Segment Start: DOCUMENT EXTRACT

What I prefer to do is use Terraform to create immutable infrastructure from code. CoreOS and most Linux variants can be configured at boot time (cloud-config, Ignition, etc) to start and run a certain workload. Ideally, all of your workloads would be containerised, so there's no need for configuration drift, or for any management software to be running on the box. If you need to update something, create the next version of your immutable machine and replace the existing ones.
(Context: my team manages dozens of clusters, each with a score of services across thousands of physical hosts. Every minute of every day, multiple things are being scaled up or down, tuned, rearranged to deal with hardware faults or upgrades, new features rolled out, etc. Far from being immutable, this infrastructure is remarkably fluid because that's the only way to run things at such scale.)
Beware of Chesterton's Fence. Just because you haven't learned the reasons for something doesn't mean it's wrong, and the new shiny often re-introduces problems that were already solved (along with some of its own) because of that attitude.

Segment End: DOCUMENT EXTRACT
Segment Start: MATERIAL PROVIDED

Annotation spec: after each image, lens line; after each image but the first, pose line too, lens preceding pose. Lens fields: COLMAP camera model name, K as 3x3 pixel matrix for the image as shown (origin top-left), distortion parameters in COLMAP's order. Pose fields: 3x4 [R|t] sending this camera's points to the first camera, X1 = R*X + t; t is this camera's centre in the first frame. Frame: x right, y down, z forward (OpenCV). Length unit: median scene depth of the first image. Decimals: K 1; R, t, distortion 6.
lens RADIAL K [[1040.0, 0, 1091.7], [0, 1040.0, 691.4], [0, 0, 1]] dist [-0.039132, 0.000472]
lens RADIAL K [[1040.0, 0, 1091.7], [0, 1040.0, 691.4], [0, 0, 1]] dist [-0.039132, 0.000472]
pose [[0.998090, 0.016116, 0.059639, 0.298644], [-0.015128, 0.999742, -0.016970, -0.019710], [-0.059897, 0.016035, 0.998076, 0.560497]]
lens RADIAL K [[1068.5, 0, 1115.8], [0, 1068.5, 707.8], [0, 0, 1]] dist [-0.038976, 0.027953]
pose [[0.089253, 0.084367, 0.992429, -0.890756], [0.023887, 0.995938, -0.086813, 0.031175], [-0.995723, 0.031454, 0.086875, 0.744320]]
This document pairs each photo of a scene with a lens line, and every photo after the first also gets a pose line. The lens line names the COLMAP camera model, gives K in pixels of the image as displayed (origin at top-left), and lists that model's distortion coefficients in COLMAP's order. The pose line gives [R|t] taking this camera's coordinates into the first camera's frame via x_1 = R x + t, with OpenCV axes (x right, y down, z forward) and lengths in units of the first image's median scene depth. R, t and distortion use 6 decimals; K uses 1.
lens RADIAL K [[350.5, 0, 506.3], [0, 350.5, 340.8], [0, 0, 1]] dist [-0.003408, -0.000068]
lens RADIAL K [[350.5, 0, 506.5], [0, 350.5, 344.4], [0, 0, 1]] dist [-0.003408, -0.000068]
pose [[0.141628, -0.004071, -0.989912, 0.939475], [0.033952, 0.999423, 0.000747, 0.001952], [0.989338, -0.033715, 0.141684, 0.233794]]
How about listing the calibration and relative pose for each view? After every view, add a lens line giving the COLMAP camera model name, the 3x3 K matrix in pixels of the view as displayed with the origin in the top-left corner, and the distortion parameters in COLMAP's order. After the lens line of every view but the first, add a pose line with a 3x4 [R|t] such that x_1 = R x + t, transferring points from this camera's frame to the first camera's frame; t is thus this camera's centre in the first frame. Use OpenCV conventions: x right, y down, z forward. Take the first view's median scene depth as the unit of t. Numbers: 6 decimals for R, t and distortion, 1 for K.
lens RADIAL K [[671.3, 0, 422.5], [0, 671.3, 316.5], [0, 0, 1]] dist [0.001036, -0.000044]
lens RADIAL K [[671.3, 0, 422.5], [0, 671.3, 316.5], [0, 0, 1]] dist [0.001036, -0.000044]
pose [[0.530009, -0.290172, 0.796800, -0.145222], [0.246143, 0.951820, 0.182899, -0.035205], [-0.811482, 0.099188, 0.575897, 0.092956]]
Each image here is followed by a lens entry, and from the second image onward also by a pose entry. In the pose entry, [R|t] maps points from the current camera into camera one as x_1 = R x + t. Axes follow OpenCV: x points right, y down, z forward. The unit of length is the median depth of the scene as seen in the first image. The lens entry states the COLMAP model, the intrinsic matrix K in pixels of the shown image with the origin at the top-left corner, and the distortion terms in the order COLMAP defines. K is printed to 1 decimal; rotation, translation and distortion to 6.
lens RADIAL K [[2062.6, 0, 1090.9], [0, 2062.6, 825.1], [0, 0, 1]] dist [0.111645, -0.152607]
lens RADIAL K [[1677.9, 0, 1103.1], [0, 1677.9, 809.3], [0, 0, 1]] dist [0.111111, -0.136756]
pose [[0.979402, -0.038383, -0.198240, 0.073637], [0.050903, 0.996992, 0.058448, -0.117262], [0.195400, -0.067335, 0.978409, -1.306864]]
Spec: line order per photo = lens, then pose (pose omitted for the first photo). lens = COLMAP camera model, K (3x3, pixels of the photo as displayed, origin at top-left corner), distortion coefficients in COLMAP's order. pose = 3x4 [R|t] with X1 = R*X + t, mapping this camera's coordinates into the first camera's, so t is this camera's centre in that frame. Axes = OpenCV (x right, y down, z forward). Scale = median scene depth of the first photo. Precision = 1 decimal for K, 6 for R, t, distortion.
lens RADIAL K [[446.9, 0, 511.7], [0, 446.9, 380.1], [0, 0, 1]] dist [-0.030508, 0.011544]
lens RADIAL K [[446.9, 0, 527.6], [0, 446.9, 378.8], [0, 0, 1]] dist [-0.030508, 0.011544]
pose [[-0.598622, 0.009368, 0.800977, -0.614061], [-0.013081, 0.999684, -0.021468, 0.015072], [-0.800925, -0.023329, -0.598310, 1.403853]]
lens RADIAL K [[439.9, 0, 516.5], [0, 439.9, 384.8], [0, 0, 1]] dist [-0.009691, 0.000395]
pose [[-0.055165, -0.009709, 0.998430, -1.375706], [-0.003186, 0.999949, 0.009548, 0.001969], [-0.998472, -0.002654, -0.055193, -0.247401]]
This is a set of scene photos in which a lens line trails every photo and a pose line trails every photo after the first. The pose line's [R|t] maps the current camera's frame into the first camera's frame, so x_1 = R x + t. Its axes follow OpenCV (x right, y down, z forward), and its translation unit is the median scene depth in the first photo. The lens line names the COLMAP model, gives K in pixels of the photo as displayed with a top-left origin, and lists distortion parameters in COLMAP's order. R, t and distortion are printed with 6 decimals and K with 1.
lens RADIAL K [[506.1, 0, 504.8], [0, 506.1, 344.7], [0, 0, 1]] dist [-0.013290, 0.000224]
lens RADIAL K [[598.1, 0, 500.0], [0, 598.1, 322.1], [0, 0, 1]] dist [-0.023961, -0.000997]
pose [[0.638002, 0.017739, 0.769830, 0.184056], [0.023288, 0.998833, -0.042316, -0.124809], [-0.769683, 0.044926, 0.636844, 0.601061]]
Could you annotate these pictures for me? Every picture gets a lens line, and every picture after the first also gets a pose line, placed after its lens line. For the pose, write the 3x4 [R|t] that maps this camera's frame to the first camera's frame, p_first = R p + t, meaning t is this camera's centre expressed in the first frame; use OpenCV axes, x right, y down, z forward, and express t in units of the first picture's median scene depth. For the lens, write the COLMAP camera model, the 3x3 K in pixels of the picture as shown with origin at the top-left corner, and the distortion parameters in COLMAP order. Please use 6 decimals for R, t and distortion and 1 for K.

Segment End: MATERIAL PROVIDED

**YOUR INSTRUCTIONS**
Reproduce the passage of the immutable infrastructure thread that begins with the words containing "(Context: my team" and ends with "at such scale.)". The entries are drawn from a different source than the text.

**EXERCISE OUTPUT**
(Context: my team manages dozens of clusters, each with a score of services across thousands of physical hosts. Every minute of every day, multiple things are being scaled up or down, tuned, rearranged to deal with hardware faults or upgrades, new features rolled out, etc. Far from being immutable, this infrastructure is remarkably fluid because that's the only way to run things at such scale.)